Roddick won two matches on clay in Chile in March as the US reached the Davis Cup quarter-finals, but was beaten on his only two outings in Europe -- losing to Flavio Cipolla of Italy in Madrid and then Frenchman Gilles Simon in Rome.
But going into his 10th Roland Garros, the 28-year-old former world number one remains hopeful of a deep run.
"Obviously anyone who tells you that they are going into the French with no match play is not telling the truth," he said.
"That having been said, I have four more matches on clay this year than last year including the Davis Cup before going into the French so I will see."
Roger Federer, who along with Rafael Nadal has carved up 24 of the 29 majors since Roddick's 2003 US Open win, believes the Americans should not be written off.

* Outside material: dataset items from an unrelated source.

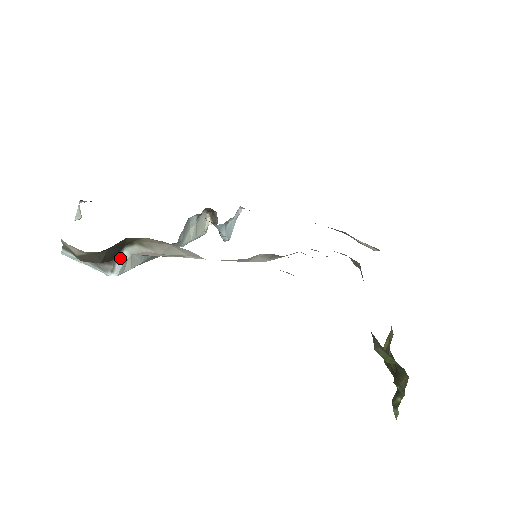
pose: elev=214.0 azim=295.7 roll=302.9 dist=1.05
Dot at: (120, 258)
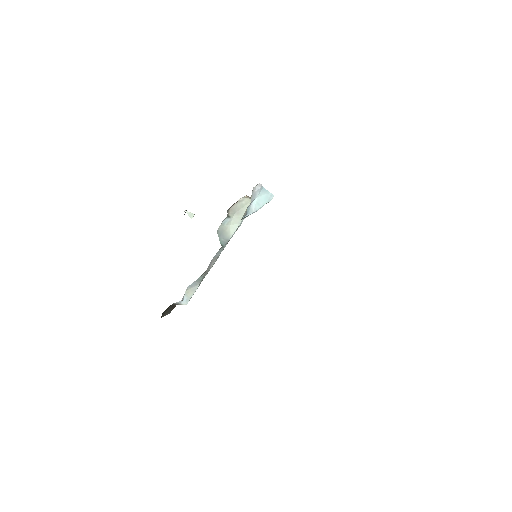
Dot at: (179, 302)
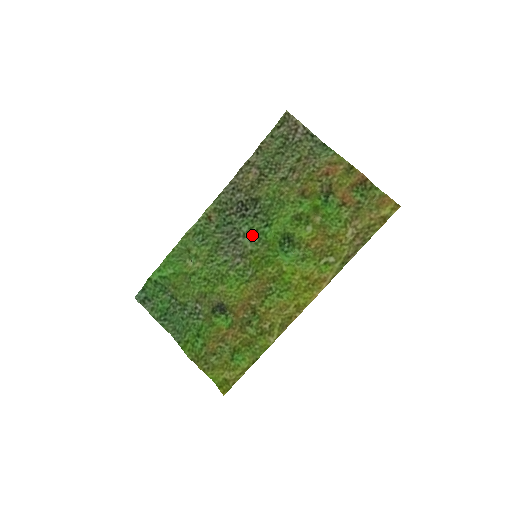
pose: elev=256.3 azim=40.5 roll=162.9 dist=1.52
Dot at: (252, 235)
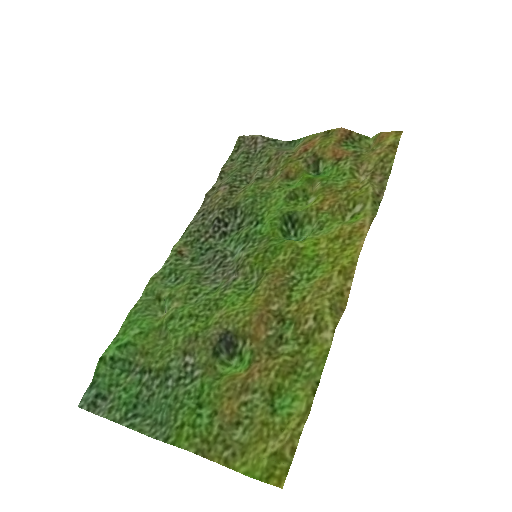
Dot at: (242, 243)
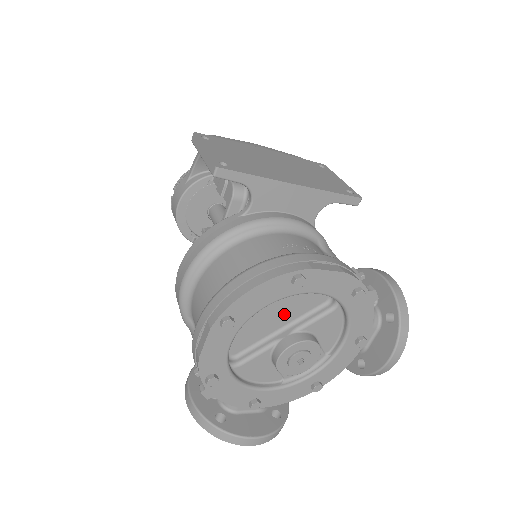
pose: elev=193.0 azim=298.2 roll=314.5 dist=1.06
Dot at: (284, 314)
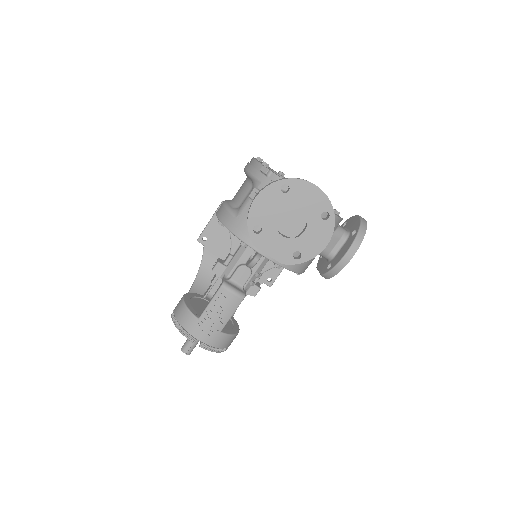
Dot at: occluded
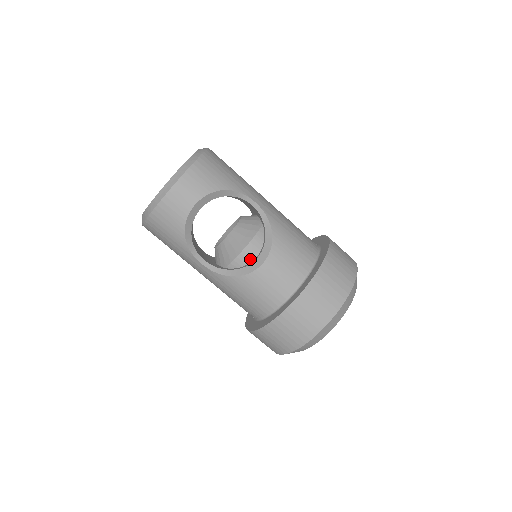
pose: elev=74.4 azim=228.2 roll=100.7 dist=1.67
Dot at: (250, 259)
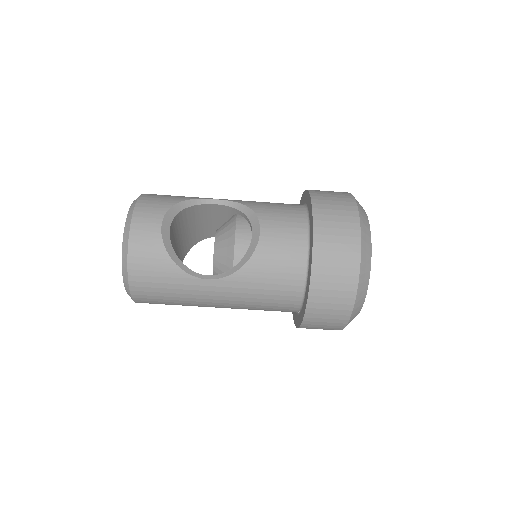
Dot at: (247, 242)
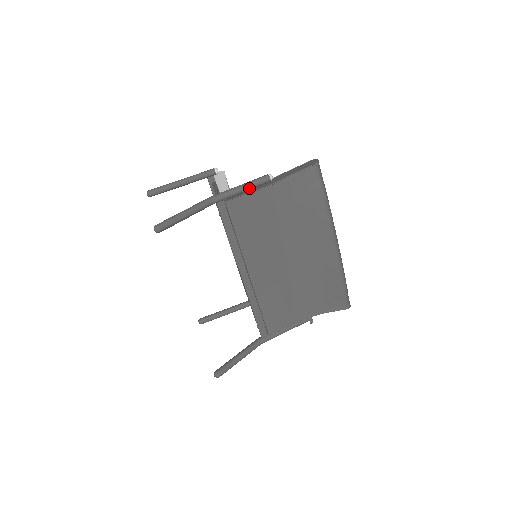
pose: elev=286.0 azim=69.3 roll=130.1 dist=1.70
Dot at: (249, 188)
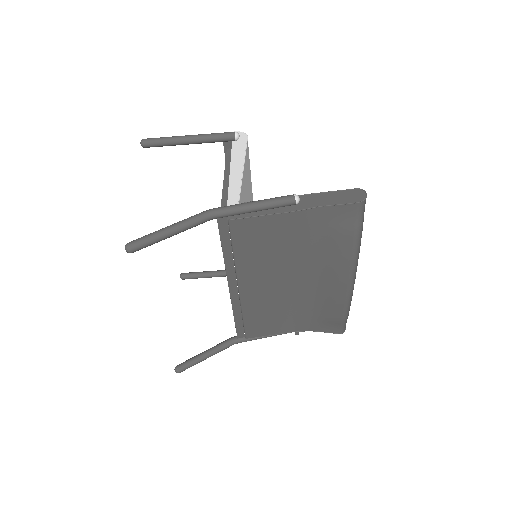
Dot at: (264, 209)
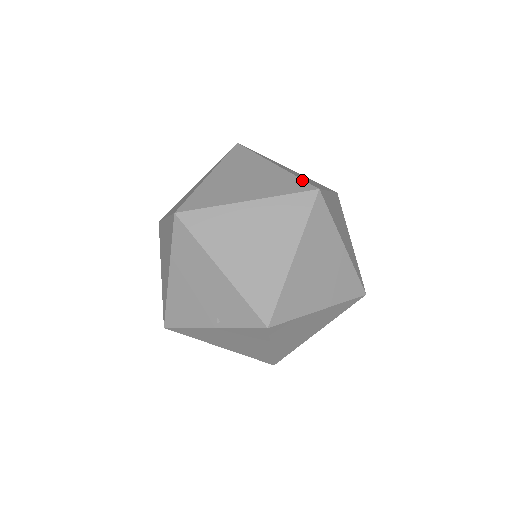
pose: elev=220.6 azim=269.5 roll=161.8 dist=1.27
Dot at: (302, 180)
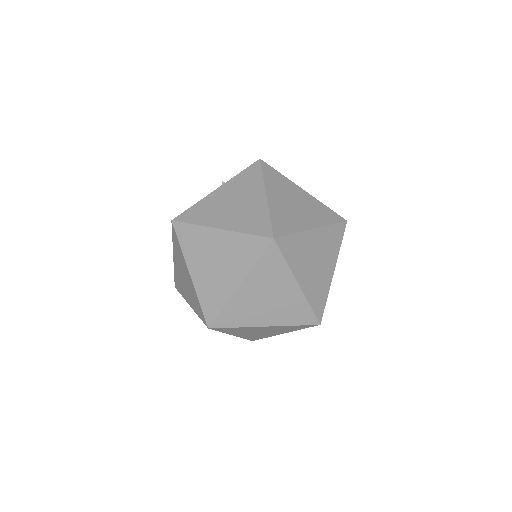
Dot at: occluded
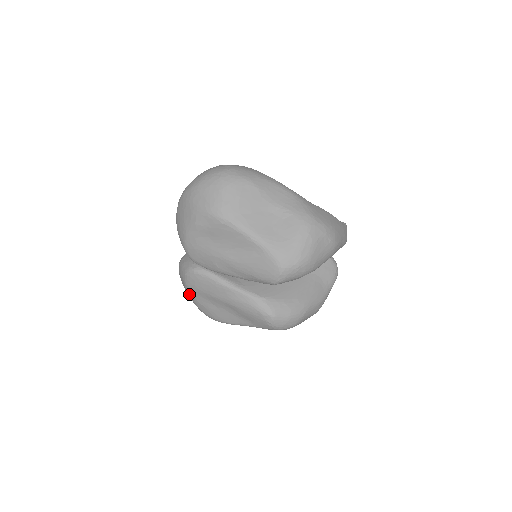
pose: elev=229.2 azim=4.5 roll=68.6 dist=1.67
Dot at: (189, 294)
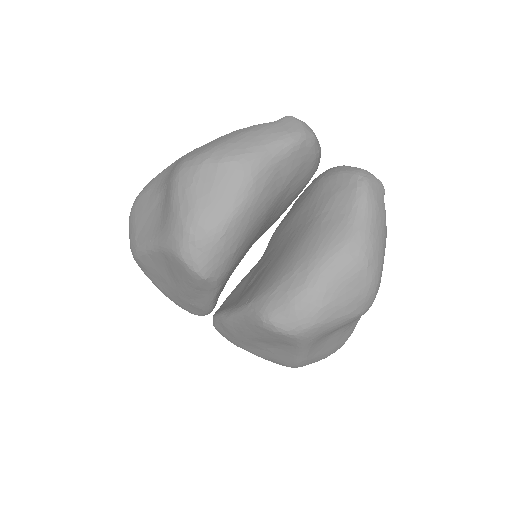
Dot at: occluded
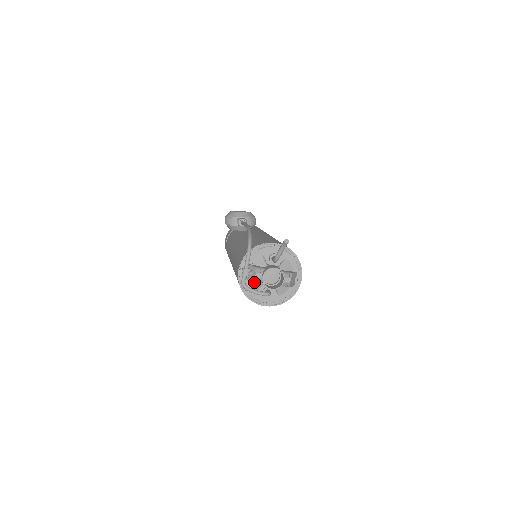
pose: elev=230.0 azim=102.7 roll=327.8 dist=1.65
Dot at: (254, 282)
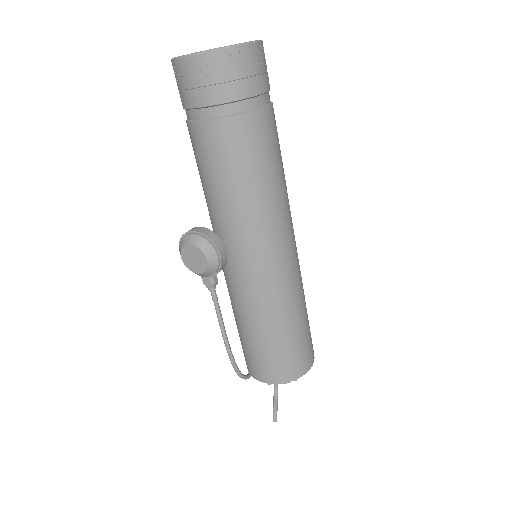
Dot at: occluded
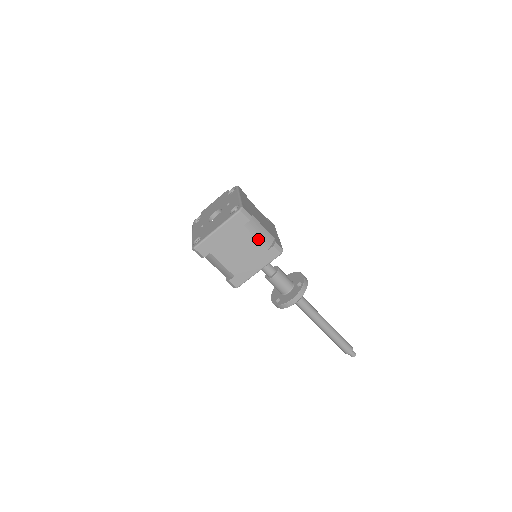
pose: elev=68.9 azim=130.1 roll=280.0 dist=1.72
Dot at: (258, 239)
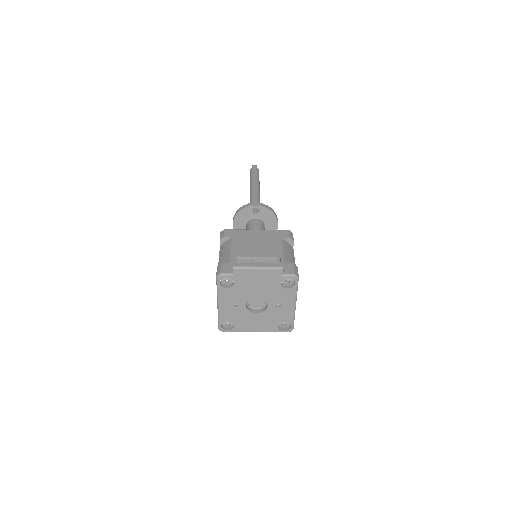
Dot at: occluded
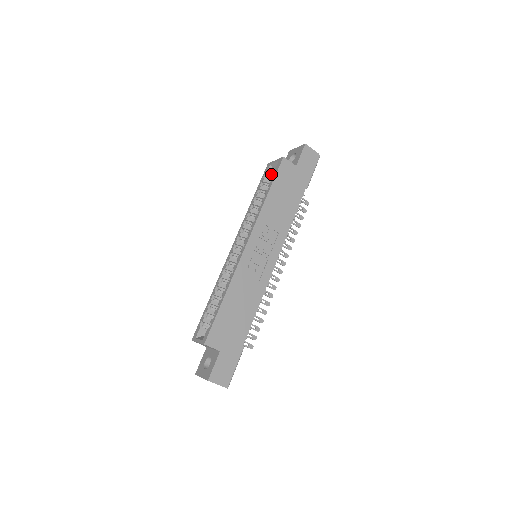
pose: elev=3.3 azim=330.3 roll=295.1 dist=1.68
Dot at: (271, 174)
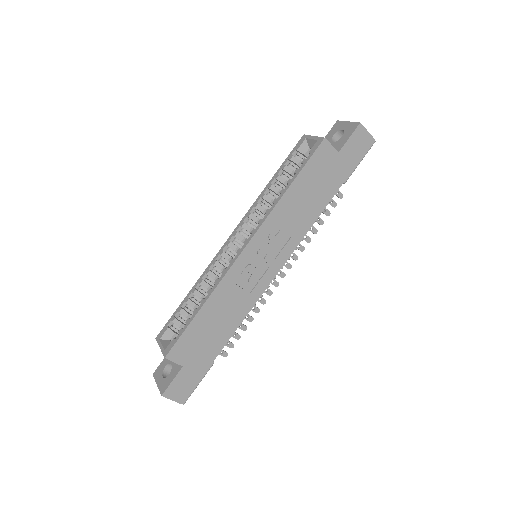
Dot at: (303, 153)
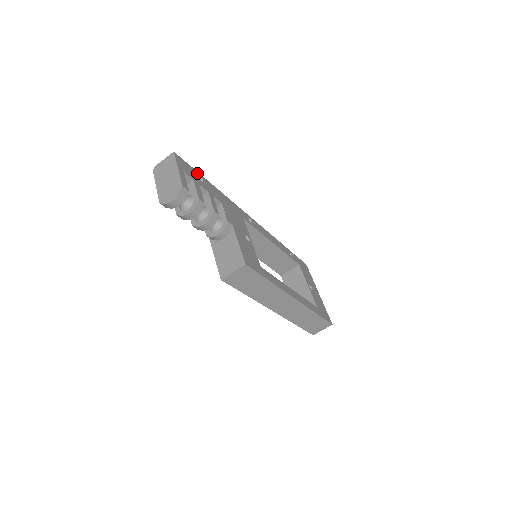
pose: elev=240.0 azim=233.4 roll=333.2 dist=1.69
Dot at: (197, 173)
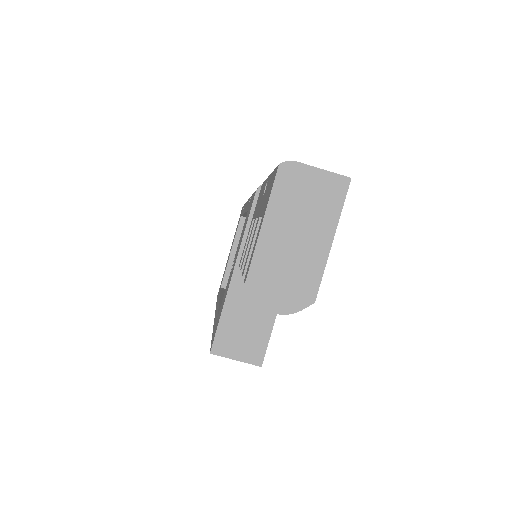
Dot at: occluded
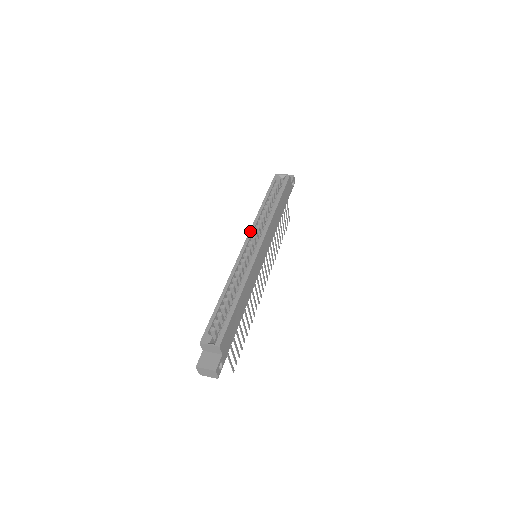
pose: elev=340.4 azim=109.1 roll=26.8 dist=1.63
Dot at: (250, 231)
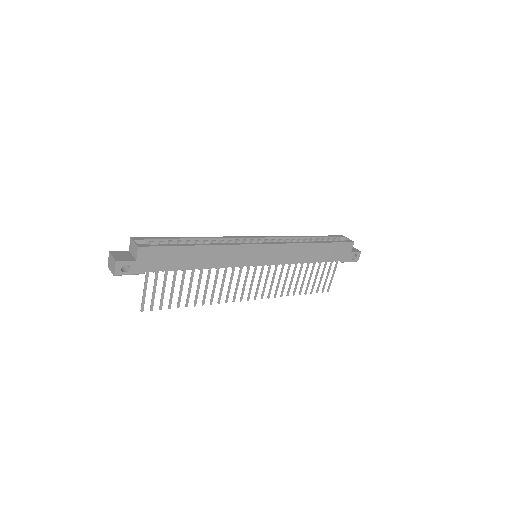
Dot at: (270, 236)
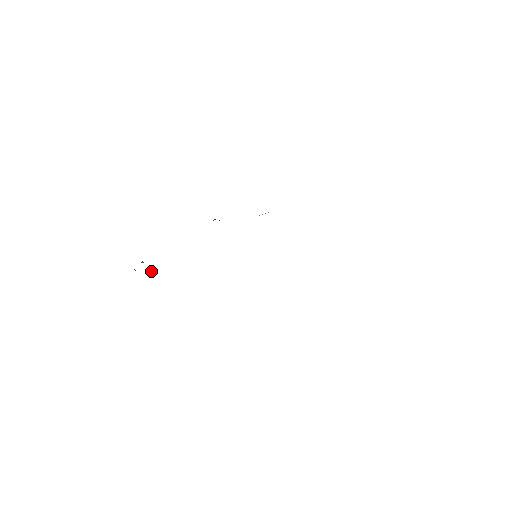
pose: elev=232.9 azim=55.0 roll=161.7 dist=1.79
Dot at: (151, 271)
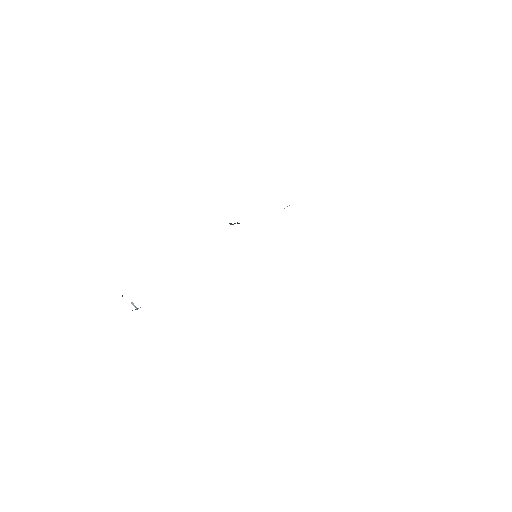
Dot at: (133, 303)
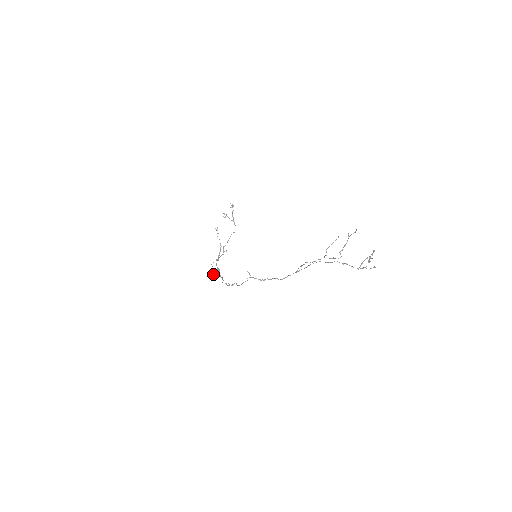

"There are not that many teenagers in the top 100 so I think many countries are going through a phase where they do not have the talent they hoped to have," said the Swiss.
"Even in France, Germany, England or America, all those countries are struggling and waiting for an up and coming player like we always hope for like Rafa (Nadal), Novak (Djokovic) and myself, or (Andy) Roddick or (Michael) Chang.
"This is kind of missing at the moment and those countries have to be patient and this creates a lot of pressure on the people working in the federations and the media, especially in the bigger countries like America."